Now, here’s the important bit: over the next week, encourage your Biscuit-thief to say or think really lovely things towards the LOVE tray. They can say and think equally mean things about the HATE tray and have to ignore the third tray. Every day, they need to pour equal amounts of water into each tray to keep the seeds moist whilst thinking and saying lovely or mean things to the relevant seeds.

You and they will FREAK OUT when, by the end of half term, the LOVE tray of seeds has grown faster with thicker stems than the seeds in the poor little HATE tray. It’s a bizarre, brilliant life lesson courtesy of cress. And watch the penny drop as your sproglets realize the damage they are doing when they call you a smelly fart head.

 2. Colour code the week

On Monday morning, decide with your sproglet what the colour theme of each day will be for example, Monday = Red, Tuesday = Yellow etc. Whatever you do that day, from the clothes you both wear to the food you all eat, there must be an emphasis on that colour.  They can count how many red cars, how many people they see wearing red jumpers etc on that day.
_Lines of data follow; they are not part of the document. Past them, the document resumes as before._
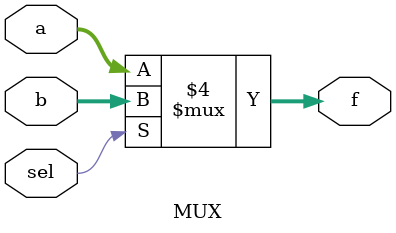
<source format=sv>
module MUX #(
    parameter width = 32)
    
    (
    input sel,
    input [width-1:0] a, b,
    output logic [width-1:0] f
    );
    always_comb begin
    if (sel == 0)
    f = a;
    else
    f = b;
    end
    endmodule
</source>
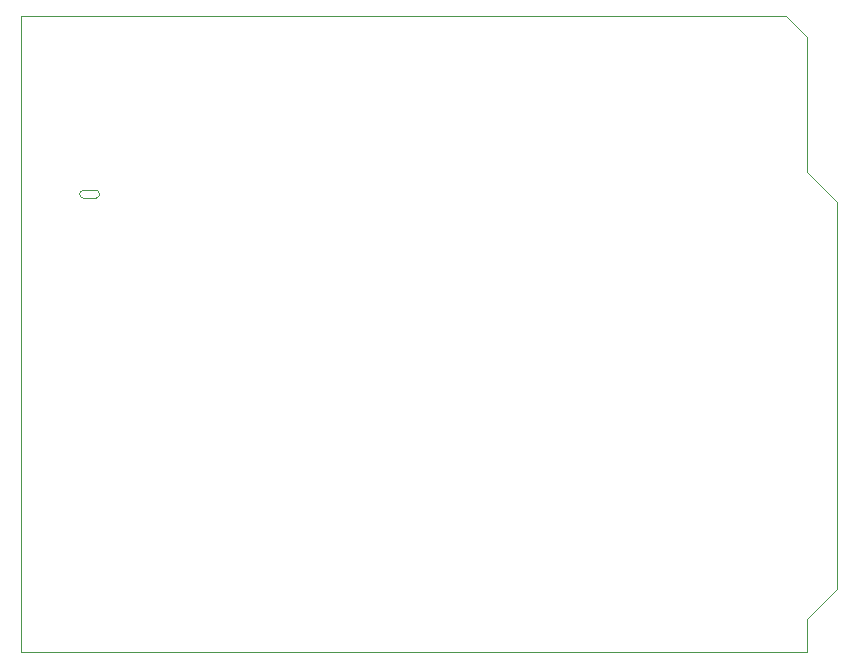
<source format=gbr>
%TF.GenerationSoftware,KiCad,Pcbnew,7.0.6*%
%TF.CreationDate,2024-02-07T19:17:42+08:00*%
%TF.ProjectId,PCB_Main_Board_ESP32S3_RFM95,5043425f-4d61-4696-9e5f-426f6172645f,rev?*%
%TF.SameCoordinates,Original*%
%TF.FileFunction,Profile,NP*%
%FSLAX46Y46*%
G04 Gerber Fmt 4.6, Leading zero omitted, Abs format (unit mm)*
G04 Created by KiCad (PCBNEW 7.0.6) date 2024-02-07 19:17:42*
%MOMM*%
%LPD*%
G01*
G04 APERTURE LIST*
%TA.AperFunction,Profile*%
%ADD10C,0.050000*%
%TD*%
%TA.AperFunction,Profile*%
%ADD11C,0.010000*%
%TD*%
G04 APERTURE END LIST*
D10*
X39522400Y-111150400D02*
X39522400Y-57302400D01*
X106095800Y-70535800D02*
X108610400Y-73050400D01*
X106070400Y-59080400D02*
X106095800Y-70535800D01*
X106070400Y-108356400D02*
X106070400Y-111150400D01*
X108610400Y-105816400D02*
X106070400Y-108356400D01*
X104292400Y-57302400D02*
X106070400Y-59080400D01*
X106070400Y-111150400D02*
X39522400Y-111150400D01*
X108610400Y-73050400D02*
X108610400Y-105816400D01*
X39522400Y-57302400D02*
X104292400Y-57302400D01*
D11*
%TO.C,J2*%
X44810000Y-72075000D02*
X45860000Y-72075000D01*
X45910000Y-72725000D02*
X44810000Y-72725000D01*
X46209999Y-72395000D02*
G75*
G03*
X45860000Y-72075001I-334999J-15000D01*
G01*
X45910000Y-72724999D02*
G75*
G03*
X46209999Y-72395000I-15000J314999D01*
G01*
X44810000Y-72075000D02*
G75*
G03*
X44510000Y-72395000I10000J-310000D01*
G01*
X44510001Y-72395000D02*
G75*
G03*
X44810000Y-72724999I314999J-15000D01*
G01*
%TD*%
M02*

</source>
The screams when they see a purple car on purple day… you have no idea. Not only will you realize that very few of us can really get away with that pastel orange Top Shop are trying to sell us, it’s also brilliant when the kids get to Friday and realize they have to eat lots of greens. Crafty eh?

3. Play Boredom Bingo

Boredom Bingo

Play Boredom Bingo this half term!

My 6 year-old is never happier than when she has a clipboard and pen in her hand. Maybe she’s going to be a polling officer or telly-offy type person when she grows up. I worry about her love of bureaucracy, it’s as if I’ve taught her NOTHING. Anyway, she makes lists in connection with whatever we’re doing. For example, on a trip to our local corner shop, the Biscuit-thief will make a list of ‘expected sightings’ to tick off like:

  • A woman crying
  • Some dog poo
  • Someone hugging a hoodie
  • An abandoned mattress
  • A really cocky urban fox

Apart from the fact that we REALLY MUST MOVE house, an average trip is transformed from boring milk run to fascinating detective trail. If she spots all five things, she has to shout, “BOREDOM BINGO” at the top of her lungs and wins a kiss from mummy. I really must copyright Boredom Bingo.
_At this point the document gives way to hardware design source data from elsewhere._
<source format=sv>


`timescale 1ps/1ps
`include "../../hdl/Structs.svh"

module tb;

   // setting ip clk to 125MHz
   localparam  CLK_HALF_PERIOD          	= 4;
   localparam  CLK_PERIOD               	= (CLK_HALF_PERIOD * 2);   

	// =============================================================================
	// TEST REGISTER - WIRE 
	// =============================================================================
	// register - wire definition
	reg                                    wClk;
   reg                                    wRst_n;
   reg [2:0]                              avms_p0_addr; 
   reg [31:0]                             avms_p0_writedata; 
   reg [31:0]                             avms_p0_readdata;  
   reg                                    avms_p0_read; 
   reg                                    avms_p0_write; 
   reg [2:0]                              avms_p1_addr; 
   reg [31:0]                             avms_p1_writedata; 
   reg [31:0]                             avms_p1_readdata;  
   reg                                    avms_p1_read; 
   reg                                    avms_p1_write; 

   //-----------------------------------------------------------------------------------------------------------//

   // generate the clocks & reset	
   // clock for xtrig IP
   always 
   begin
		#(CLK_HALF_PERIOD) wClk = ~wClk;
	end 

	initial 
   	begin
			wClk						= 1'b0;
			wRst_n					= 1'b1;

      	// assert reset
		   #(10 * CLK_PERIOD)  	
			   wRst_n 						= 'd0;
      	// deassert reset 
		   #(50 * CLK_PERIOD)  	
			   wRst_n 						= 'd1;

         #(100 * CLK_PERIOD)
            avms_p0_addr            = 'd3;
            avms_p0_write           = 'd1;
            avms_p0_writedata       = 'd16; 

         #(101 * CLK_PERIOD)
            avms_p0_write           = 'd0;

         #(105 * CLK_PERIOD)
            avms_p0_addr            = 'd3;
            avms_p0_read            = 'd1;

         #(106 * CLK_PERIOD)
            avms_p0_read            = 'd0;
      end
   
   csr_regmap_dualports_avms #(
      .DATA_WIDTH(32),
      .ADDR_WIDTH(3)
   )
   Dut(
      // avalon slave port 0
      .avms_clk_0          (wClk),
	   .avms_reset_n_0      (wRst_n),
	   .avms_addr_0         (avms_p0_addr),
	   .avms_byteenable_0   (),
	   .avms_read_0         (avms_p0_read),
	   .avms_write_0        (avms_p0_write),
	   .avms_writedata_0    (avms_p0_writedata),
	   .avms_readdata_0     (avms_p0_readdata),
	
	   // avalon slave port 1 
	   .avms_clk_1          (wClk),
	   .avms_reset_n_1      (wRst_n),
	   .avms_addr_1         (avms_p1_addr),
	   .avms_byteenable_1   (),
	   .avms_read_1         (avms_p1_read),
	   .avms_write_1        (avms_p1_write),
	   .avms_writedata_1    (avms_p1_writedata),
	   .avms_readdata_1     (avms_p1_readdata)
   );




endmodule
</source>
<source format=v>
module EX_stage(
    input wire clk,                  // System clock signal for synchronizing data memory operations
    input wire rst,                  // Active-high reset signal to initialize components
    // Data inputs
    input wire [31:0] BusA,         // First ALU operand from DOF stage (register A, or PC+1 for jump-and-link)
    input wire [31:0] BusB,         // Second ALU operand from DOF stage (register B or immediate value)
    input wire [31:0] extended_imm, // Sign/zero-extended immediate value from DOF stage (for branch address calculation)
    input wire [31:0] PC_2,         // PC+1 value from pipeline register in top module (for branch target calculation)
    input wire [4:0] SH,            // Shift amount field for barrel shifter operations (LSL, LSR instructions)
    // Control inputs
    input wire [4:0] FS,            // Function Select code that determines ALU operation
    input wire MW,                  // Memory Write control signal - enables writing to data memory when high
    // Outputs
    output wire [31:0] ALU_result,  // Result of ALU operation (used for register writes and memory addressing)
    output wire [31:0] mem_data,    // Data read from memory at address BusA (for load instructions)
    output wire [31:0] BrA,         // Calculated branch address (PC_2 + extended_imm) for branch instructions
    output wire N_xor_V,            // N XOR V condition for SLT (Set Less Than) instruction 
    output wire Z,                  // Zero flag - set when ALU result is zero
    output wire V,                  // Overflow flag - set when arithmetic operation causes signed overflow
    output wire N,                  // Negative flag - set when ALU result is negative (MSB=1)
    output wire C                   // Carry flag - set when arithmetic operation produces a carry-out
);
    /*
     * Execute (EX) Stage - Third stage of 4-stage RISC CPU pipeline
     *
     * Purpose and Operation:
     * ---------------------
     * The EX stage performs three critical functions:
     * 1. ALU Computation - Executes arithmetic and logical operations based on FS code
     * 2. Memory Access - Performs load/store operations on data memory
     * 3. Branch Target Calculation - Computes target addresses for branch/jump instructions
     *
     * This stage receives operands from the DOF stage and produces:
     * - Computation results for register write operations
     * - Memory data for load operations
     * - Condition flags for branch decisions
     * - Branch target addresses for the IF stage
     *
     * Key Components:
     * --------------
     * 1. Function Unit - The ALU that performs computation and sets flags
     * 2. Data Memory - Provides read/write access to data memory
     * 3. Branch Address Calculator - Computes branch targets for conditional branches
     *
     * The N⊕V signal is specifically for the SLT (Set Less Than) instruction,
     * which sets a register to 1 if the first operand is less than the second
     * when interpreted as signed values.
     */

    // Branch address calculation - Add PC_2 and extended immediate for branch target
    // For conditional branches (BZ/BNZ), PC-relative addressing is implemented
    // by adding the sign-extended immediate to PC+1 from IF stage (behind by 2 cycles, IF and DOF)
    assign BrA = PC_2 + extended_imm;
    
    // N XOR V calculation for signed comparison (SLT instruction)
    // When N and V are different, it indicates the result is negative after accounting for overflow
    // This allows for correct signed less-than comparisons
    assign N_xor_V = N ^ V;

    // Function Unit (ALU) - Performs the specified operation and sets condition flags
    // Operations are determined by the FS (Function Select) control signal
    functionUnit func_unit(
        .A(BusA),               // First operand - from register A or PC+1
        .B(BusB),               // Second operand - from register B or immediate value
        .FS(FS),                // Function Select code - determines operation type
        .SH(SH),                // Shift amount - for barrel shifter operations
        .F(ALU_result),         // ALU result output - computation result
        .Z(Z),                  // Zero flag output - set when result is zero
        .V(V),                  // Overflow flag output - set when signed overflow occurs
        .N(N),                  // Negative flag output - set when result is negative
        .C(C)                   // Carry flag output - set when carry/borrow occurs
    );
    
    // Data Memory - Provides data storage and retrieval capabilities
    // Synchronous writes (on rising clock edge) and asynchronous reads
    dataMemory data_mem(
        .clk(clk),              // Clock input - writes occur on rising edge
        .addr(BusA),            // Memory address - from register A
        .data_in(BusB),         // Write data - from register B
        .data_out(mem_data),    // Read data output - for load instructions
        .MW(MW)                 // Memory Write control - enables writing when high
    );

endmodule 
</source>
4. Make a sculpture from your tears

This is genius because you can turn your nervous breakdown into a science experiment:

You need:

  • A jam jar with a lid
  • Some string
  • A spoon
  • Some water
  • Some salt
  • Some tears

Make a small hole in the lid of the jam jar and put a piece of thickish string through it, tying a knot at the top so it can’t fall through the lid. Fill the jar with warmish water and add a few table spoons of salt. Mix with a spoon and let the salt dissolve. Every time you or your sproglets cry over half term, catch a few of the tears in the jam jar to add to the salt mix. Place the lid with the string onto the jam jar and behold as over the week, the salt clusters around the string to form a gorgeous, crystalline gem. The size of the crystal will depend on how many tears have been shed. BRILLIANT.
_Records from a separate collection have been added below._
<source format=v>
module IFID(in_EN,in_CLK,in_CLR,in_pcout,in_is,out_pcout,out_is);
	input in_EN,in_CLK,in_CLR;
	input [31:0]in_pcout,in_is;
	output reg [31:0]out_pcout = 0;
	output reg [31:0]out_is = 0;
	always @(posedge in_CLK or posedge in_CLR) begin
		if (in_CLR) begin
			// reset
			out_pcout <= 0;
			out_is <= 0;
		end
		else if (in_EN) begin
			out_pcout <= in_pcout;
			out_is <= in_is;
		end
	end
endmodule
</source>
5. Celebrate the Jubilee 1977 style

OK, hands up, I’m not a big Jubilee fan. In my book, any women who has been sitting on the throne for 60 years probably needs medical attention and a good dose of Syrup-of- Figs. It’s constitutional constipation! So, I’m bringing an element of 1977 into my house by allowing the Biscuit-thief to cut up a t-shirt and write her favourite rude word on it (‘fou-fou’) so she can wear it for the whole Jubilee day. Also, to avoid the crowds that will be gathering along the river Thames to watch the floating pageant thingy, I will re-enact this at home with some toy plastic boats in the bath tub whilst simultaneously encouraging my daughter to throw all her piggy bank savings out the window.

Ok those are mine, have you got any additions that cost less than a sausage? Whatever you do, enjoy yourselves. Happy half term everyone!